Bucky comments on Laplace Approximation

Bucky 21 Jul 2019 20:46 UTC
1 point
Thanks for this sequence, I’ve read each post 3 or 4 times to try to properly get it.
Am I right in thinking that in order to replace $d P [θ] = d θ$ we not only require a uniform prior but also that $θ$ span unit volume?
- johnswentworth 21 Jul 2019 21:26 UTC
  4 points
  Parent
  Correct. In general, $d P [θ] = p [θ] d θ$ is the probability density of $θ$ , so if it’s uniform on a unit volume then $p [θ] = 1$ .
  The main advantage of this notation is that it’s parameterization-independent. For example: in a coin-flipping example, we could have a uniform prior over the frequency of heads $p_{H}$ , so $d P [p_{H}] = d p_{H}$ . But then, we could re-write that frequency in terms of the odds $o_{H} = \frac{p_{H}}{1 - p_{H}}$ , so we’d get $p_{H} = \frac{o_{H}}{1 + o_{H}}$ and
  $d P [o_{H}] = d P [p_{H}] = d p_{H} = d (\frac{o_{H}}{1 + o_{H}}) = \frac{d o_{H}}{(1 + o_{H})^{2}}$
  So the probability density $p [p_{H}] = 1$ is equivalent to the density $p [o_{H}] = \frac{1}{(1 + o_{H})^{2}}$ . (That first step, $d P [o_{H}] = d P [p_{H}]$ , is because these two variables contain exactly the same information in two different forms—that’s the parameterization independence. After that, it’s math: substitute and differentiate.)
  (Notice that the uniform prior on $p_{H}$ is not uniform over $o_{H}$ . This is one of the main reasons why “use a uniform prior” is not a good general-purpose rule for choosing priors: it depends on what parameters we choose. Cartesian and polar coordinate give different “uniform” priors.)

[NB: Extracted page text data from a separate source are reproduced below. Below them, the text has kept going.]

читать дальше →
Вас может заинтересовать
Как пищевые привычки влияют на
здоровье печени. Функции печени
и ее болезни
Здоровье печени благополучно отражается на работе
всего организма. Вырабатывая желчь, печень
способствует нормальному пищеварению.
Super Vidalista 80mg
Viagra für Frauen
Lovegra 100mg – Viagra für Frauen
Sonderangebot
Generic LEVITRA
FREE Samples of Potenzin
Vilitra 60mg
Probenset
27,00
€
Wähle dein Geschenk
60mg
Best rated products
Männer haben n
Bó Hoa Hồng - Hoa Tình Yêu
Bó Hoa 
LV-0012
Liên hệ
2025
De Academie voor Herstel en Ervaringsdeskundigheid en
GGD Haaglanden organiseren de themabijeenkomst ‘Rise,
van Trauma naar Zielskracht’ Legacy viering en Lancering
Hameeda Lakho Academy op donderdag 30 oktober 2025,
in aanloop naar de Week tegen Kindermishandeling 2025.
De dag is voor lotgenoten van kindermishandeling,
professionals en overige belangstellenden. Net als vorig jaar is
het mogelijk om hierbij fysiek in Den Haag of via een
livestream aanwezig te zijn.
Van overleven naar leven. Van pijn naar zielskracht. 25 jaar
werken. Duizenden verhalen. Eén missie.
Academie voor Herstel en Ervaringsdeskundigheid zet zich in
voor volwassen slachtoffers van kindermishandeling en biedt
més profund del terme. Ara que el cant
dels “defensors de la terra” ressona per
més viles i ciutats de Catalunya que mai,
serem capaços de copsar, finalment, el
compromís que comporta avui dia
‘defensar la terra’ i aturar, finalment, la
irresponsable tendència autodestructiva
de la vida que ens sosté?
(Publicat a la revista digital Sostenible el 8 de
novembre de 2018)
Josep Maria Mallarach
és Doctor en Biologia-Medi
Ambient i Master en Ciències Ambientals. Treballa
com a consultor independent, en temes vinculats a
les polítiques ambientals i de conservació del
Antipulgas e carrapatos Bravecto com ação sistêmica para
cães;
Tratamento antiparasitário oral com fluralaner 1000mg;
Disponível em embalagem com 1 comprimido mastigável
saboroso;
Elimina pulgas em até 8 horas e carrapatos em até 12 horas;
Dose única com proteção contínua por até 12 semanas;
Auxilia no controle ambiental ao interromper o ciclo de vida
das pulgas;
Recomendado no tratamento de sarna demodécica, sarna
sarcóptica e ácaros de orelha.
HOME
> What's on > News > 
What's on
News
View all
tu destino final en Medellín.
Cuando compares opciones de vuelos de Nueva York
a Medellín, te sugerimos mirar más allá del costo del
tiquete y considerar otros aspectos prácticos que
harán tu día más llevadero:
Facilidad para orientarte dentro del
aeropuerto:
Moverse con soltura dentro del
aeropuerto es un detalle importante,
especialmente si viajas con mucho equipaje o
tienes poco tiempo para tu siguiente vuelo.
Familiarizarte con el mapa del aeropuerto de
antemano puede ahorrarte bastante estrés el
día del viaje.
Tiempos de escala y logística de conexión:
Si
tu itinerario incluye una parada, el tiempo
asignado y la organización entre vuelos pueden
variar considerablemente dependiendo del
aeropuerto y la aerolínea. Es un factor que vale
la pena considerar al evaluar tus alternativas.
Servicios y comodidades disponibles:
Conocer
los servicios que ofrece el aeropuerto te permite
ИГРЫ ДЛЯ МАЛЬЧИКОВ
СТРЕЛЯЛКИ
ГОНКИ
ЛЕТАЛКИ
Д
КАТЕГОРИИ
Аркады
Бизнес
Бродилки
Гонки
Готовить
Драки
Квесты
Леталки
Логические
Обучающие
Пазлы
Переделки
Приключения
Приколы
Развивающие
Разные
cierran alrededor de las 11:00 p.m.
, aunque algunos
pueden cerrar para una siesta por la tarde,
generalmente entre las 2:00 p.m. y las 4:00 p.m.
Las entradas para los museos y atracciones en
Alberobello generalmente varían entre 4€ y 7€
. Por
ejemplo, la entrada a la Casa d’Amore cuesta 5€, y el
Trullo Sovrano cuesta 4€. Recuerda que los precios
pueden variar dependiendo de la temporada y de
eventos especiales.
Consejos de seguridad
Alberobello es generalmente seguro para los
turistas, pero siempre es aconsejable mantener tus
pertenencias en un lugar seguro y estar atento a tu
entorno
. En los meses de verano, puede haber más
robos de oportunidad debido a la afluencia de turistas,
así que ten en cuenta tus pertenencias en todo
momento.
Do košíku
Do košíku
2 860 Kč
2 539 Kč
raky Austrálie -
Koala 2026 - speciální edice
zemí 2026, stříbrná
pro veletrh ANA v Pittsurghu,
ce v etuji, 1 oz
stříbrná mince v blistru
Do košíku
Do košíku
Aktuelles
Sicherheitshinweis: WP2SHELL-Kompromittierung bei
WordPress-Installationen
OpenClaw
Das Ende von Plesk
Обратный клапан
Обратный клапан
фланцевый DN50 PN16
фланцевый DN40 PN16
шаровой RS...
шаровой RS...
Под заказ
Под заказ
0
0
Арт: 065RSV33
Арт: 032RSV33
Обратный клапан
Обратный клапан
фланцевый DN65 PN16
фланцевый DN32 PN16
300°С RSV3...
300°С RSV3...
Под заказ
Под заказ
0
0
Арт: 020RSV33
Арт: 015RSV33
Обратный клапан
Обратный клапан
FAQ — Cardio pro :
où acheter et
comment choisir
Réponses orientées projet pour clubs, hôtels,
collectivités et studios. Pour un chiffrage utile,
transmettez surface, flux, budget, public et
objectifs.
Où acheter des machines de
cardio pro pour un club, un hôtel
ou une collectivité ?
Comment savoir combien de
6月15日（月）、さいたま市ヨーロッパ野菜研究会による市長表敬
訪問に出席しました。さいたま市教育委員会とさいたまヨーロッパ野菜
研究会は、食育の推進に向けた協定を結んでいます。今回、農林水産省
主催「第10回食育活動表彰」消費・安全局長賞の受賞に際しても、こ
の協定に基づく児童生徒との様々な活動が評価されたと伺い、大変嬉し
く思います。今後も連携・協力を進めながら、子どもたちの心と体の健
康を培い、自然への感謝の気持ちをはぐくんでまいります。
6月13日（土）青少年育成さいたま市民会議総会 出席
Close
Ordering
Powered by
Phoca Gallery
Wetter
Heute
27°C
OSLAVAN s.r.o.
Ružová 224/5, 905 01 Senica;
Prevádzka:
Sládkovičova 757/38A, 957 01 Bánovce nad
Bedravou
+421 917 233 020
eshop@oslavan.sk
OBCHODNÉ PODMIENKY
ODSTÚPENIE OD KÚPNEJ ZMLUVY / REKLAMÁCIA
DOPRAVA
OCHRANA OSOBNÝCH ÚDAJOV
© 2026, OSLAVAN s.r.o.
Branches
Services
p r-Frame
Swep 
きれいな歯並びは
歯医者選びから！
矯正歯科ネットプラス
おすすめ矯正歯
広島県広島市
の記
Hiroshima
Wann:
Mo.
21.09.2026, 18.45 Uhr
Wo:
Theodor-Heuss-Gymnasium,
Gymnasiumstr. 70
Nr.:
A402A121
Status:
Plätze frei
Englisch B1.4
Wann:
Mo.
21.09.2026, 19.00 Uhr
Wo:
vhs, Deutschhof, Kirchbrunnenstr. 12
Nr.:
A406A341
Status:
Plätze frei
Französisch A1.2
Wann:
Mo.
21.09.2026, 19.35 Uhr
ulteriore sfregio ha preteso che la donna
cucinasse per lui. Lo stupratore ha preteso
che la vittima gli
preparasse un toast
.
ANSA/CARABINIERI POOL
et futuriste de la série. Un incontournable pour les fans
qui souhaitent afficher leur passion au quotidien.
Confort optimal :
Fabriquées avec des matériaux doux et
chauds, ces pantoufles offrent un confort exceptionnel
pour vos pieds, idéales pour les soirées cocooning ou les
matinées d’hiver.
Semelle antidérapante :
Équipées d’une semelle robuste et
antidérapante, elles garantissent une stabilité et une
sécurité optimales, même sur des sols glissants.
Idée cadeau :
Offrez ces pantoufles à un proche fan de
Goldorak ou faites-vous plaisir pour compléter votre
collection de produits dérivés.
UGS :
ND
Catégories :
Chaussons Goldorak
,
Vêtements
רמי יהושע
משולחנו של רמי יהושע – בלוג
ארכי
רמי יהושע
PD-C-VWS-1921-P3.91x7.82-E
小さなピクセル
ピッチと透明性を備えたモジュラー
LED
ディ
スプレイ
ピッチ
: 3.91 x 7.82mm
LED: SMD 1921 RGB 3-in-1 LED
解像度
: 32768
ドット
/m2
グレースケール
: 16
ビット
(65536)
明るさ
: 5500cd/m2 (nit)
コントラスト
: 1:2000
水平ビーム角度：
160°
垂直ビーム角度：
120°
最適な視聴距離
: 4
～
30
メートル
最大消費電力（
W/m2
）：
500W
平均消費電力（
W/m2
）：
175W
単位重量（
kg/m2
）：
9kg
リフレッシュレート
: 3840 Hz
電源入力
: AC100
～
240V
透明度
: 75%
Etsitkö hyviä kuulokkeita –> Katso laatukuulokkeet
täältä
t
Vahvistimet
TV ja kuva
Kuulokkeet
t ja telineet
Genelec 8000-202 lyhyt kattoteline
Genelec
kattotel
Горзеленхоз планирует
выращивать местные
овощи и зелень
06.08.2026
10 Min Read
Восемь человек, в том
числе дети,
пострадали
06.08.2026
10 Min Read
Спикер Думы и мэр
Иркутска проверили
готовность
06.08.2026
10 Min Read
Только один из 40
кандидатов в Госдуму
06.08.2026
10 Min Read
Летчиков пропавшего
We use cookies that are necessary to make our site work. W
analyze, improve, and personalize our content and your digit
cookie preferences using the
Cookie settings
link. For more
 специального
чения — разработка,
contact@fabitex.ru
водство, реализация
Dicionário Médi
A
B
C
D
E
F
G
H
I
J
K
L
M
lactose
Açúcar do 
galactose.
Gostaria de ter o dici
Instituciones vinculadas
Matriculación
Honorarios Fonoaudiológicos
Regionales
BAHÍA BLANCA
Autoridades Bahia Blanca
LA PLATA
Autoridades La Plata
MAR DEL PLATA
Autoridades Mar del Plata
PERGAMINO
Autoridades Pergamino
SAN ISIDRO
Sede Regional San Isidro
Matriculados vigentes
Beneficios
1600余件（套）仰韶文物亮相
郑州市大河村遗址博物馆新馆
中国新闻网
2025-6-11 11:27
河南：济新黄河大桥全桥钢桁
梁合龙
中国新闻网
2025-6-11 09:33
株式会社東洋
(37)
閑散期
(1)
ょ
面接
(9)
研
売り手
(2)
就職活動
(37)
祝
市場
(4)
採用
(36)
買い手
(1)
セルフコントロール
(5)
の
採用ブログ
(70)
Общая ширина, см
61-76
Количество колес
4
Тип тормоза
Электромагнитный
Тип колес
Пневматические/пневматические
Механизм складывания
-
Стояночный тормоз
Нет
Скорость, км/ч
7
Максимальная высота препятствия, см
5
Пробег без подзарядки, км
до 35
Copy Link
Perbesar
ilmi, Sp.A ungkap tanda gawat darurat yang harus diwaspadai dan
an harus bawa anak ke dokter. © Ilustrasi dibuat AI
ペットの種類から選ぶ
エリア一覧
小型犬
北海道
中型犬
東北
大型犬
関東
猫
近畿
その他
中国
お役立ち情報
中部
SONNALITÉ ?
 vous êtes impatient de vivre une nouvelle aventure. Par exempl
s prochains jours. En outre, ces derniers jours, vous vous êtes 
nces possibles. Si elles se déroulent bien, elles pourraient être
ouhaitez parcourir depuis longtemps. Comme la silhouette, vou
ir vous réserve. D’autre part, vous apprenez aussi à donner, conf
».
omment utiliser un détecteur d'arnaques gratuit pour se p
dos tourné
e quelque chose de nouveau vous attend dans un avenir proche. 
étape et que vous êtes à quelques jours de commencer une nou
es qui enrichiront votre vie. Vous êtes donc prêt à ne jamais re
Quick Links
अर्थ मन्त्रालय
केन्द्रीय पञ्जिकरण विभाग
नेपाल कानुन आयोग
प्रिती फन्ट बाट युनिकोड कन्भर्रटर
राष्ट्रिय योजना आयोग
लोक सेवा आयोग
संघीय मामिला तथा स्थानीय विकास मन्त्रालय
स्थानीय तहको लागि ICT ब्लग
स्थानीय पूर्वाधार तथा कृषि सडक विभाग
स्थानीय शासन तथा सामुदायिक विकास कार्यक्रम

  The moral of the story is that, when dealing with continuous probability densities, the fundamental “thing” is not the density function $p [θ]$ but the density times the differential $p [θ] d θ$ , which we call $d P [θ]$ . This is important mainly when changing coordinates: if we have some coordinate change $θ (ϕ)$ , then $p [θ (ϕ)] d θ (ϕ) = p [ϕ] d ϕ$ , but $p [θ (ϕ)] \neq p [ϕ]$ .
  If anybody wants an exercise with this: try transforming $\int_{θ} e^{P [d a t a | θ]} d P [θ] = \int_{θ} e^{P [d a t a | θ]} p [θ] d θ$ to a different coordinate system. Apply Laplace’ approximation in both systems, and confirm that they yield the same answer. (This should mainly involve applying the chain rule twice to the Hessian; if you get stuck, remember that $θ_{m a x}$ is a maximum point and consider what that implies.)